Зефрин Болдюк закашлялся и смачно сплюнул на пол. Монику передернуло и глаза ей застлали слезы.
В тот день, кагда Соединенные Штаты Америки объявили войну Германии, Арчибальды, Этвуды и Истмены собрались вместе и устроили грандиозную вечеринку. Причина торжествовать у них была: Америка явно не рисковала проиграть войну, а теперь, когда "Северо-восточной мануфактуре" предстояло работать все двадцать четыре часа в сутки, деньги от американского правительства должны политься рекой.

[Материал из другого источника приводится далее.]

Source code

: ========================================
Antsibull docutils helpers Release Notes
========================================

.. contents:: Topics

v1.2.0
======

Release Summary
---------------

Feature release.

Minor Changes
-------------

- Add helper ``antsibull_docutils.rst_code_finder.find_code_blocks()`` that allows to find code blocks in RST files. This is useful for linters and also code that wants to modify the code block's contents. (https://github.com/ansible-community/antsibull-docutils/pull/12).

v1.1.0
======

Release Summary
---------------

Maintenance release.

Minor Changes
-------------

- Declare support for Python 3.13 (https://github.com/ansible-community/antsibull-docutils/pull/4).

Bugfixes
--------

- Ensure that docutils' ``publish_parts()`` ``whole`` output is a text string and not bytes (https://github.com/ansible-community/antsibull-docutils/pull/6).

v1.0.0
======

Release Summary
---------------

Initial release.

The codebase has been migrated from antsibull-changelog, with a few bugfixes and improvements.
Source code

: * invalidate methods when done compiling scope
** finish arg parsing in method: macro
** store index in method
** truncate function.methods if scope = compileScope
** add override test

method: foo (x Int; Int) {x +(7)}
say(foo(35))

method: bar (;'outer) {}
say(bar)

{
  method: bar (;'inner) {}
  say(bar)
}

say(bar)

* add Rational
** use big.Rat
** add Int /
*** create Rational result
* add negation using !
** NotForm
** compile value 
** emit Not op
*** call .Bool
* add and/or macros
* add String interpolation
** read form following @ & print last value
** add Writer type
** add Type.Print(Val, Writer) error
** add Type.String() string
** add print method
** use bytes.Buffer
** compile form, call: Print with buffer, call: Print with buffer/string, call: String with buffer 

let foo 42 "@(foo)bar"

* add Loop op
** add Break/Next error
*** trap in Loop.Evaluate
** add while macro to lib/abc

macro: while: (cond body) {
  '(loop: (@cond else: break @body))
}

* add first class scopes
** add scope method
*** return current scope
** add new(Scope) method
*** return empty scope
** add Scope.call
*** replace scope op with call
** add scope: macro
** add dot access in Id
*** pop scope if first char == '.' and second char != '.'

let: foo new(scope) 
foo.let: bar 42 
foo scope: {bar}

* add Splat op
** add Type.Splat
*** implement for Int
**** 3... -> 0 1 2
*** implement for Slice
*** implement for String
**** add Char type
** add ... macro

Возвращались старые добрые времена, когда никакие дурацкие нововведения и законы не охраняли рабочих и не превращали их в лодырей и разгильдяев. Все вернется на круги своя. Для Арчибальдов, Этвудов и Истменов.

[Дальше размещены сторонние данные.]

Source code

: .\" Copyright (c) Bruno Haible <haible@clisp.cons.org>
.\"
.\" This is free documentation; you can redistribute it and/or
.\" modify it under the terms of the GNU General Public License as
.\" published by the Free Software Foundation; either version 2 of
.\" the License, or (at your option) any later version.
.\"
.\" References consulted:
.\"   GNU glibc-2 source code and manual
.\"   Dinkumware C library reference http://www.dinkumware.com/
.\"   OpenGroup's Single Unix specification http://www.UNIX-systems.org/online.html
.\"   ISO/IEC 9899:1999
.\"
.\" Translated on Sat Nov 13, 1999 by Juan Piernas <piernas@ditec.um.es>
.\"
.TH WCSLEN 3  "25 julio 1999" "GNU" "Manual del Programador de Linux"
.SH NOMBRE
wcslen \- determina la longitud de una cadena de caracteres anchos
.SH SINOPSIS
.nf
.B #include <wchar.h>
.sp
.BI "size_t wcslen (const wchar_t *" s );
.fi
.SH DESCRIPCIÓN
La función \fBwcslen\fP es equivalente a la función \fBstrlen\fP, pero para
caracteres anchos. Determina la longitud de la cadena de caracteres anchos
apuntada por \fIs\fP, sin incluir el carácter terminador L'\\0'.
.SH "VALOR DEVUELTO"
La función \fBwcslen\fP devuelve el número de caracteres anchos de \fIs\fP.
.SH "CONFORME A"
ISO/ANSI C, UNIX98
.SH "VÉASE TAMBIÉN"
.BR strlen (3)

Для Моники Монтамбо и таких же, как она, война казалась нескончаемой. До этого Моника даже не представляла, что в Ливингстоне живет столько женщин. Женщины трудились на фабриках, выполняя ту работу, которую прежде делали мужчины. Толпы женщин заполняли улицы, лавки и церкви. Рядом с Моникой работали женщины, которые почти беспрерывно плакали и впервые в жизни стали покупать и читать газеты. Женщины подписывались на государственные займы, как безумные дожидались очередных списков убитых и без конца плакали, плакали и плакали. И уж, конечно, не могли работать, как полагается.